En el Congreso Nacional están dando garantías de que las correcciones al nuevo Código Penal estarán aprobadas antes de su entrada en vigencia, prevista para el próximo 3 de agosto.
El presidente del Senado, Ricardo de los Santos, afirmó que la comisión bicameral que estudia las propuestas de reforma trabaja sobre cambios puntuales y expresó su confianza en que el informe pueda ser conocido antes de concluir la actual legislatura, aunque reiteró que, de ser necesario, el Poder Ejecutivo podría convocar una legislatura extraordinaria.
«La plena garantía que da el Congreso Nacional es que a partir del 3 de agosto tendremos un nuevo Código Penal», sostuvo.
De los Santos explicó que, aunque existen diversas iniciativas depositadas por legisladores y otros sectores, será la comisión bicameral la que decidirá cuáles modificaciones recomendará al pleno.
Aclara controversia sobre prescripción de delitos sexuales
El presidente del Senado también respondió a las críticas surgidas en torno al artículo 141, relacionado con la prescripción de los delitos sexuales.
Precisó que la única modificación propuesta consiste en eliminar la expresión «prisión mayor» del encabezado del artículo para corregir una inconsistencia técnica entre los conceptos de prescripción y condena, mientras que el párrafo que amplía los plazos cuando las víctimas son niños, niñas, adolescentes o personas vulnerables permanecerá intacto.
De acuerdo con la legislación vigente, la acción penal prescribe a los 20 años cuando la víctima es una persona adulta, mientras que en los casos de menores de edad o personas vulnerables el plazo es de 30 años contados a partir de que la víctima alcanza la mayoría de edad.
«Ese párrafo no se tocará. Solo la parte capital para eliminar la palabra de prisión mayor», enfatizó, al tiempo que exhortó a la ciudadanía a leer las propuestas antes de emitir opiniones.
Libertad de expresión
Sobre las preocupaciones expresadas por periodistas, juristas y organizaciones de la sociedad civil, De los Santos aseguró que la libertad de expresión «nunca ha estado en juego» y afirmó que varias de las modificaciones propuestas fueron consensuadas con los sectores consultados.
No obstante, organizaciones como la Alianza Dominicana contra la Corrupción (Adocco) consideran que todavía persisten disposiciones que podrían afectar el ejercicio periodístico.
La entidad informó que, además de los tres artículos inicialmente cuestionados por limitar la libertad de expresión, identificó otros ocho que entiende deben ser modificados.
Entre sus principales preocupaciones figura el artículo 192, relativo a la difusión de imágenes y audios, al advertir que introduce responsabilidad penal para personas jurídicas, lo que podría alcanzar a empresas periodísticas, directivos y propietarios de medios de comunicación.

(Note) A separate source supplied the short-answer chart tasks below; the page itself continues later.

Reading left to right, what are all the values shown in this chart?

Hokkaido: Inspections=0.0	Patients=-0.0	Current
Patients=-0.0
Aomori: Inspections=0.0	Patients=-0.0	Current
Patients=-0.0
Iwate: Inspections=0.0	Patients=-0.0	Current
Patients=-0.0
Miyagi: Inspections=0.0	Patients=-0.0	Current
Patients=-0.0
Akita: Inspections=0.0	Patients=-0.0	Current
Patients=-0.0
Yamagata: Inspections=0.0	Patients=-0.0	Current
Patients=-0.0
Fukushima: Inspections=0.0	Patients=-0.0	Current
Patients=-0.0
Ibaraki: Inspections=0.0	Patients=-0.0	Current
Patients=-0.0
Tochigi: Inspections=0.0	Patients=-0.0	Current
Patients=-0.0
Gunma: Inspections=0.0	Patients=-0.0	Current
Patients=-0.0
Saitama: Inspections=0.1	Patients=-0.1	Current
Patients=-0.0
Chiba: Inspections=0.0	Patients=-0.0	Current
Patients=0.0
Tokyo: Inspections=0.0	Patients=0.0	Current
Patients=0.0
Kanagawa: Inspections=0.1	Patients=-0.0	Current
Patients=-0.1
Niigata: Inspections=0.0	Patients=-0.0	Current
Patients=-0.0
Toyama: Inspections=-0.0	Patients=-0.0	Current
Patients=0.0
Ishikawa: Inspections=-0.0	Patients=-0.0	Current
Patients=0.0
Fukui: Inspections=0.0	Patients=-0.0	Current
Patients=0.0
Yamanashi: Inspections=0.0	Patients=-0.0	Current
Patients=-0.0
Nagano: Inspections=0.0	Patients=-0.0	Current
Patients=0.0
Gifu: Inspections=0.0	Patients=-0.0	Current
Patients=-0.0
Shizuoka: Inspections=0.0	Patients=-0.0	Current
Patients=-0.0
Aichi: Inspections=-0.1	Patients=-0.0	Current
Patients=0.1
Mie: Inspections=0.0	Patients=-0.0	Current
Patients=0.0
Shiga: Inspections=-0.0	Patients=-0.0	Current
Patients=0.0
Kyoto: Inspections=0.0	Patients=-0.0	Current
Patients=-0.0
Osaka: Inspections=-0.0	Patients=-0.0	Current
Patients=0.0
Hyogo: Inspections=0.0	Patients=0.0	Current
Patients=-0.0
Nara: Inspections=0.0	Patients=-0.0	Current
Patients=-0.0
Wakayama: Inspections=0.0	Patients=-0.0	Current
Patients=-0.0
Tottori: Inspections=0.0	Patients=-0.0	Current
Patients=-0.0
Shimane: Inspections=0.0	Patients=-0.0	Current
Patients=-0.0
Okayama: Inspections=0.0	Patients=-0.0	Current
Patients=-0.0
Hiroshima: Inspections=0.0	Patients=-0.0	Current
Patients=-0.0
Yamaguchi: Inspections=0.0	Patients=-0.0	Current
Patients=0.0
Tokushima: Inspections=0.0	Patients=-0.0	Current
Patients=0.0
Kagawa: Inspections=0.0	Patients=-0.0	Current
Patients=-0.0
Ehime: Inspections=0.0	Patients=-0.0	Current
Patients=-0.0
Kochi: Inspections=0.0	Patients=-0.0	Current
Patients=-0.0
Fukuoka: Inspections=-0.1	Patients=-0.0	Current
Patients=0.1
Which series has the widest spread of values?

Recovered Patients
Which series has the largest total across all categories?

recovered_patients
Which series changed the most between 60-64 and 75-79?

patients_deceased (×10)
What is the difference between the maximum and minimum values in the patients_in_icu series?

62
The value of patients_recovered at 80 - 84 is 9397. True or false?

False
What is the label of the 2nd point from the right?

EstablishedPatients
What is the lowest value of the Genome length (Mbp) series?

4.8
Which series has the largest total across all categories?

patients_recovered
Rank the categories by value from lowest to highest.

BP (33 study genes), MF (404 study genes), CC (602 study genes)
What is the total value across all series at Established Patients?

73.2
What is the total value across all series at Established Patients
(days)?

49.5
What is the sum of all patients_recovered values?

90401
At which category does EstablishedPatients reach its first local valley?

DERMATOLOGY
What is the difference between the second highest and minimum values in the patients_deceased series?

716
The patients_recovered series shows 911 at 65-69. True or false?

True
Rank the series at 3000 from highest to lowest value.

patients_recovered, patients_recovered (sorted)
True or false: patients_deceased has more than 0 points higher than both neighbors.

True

A juicio de la organización, esa disposición podría generar autocensura por el temor de los medios a enfrentar procesos penales derivados del trabajo de sus periodistas.
Asimismo, explicó que varias de las modificaciones impulsadas por el Poder Ejecutivo responden a correcciones técnicas y de redacción, como la sustitución del anglicismo «bullying» por el término «hostigamiento», con el propósito de fortalecer el principio de taxatividad de la norma penal.
Debate sobre el artículo 310
Otro de los puntos que continúa generando discusión es el artículo 310, que regula el denominado «ultraje jurisdiccional».
El diputado Charles Mariotti Junior valoró como un avance que la propuesta remitida por el Senado limite la protección penal únicamente a jueces, miembros del Ministerio Público y secretarios judiciales, eliminando la protección que el texto vigente otorgaba a otros funcionarios públicos.
Sin embargo, advirtió que el proyecto mantiene la penalización de las «expresiones ofensivas», una formulación que considera excesivamente amplia y subjetiva, al no exigir que las afirmaciones sean falsas para configurar el delito.
Mariotti señaló además que, aunque el proyecto incorpora en el artículo 211 una excepción para proteger opiniones y críticas sustentadas sobre actos de corrupción o el ejercicio de funciones públicas, esa garantía aplica únicamente para los delitos de difamación e injuria y no para el ultraje jurisdiccional.
En ese sentido, planteó que el artículo 310 debería limitarse a sancionar conductas concretas, como agresiones, amenazas, intimidaciones o acciones dirigidas a interferir en un proceso judicial, eliminando la referencia a las «expresiones ofensivas».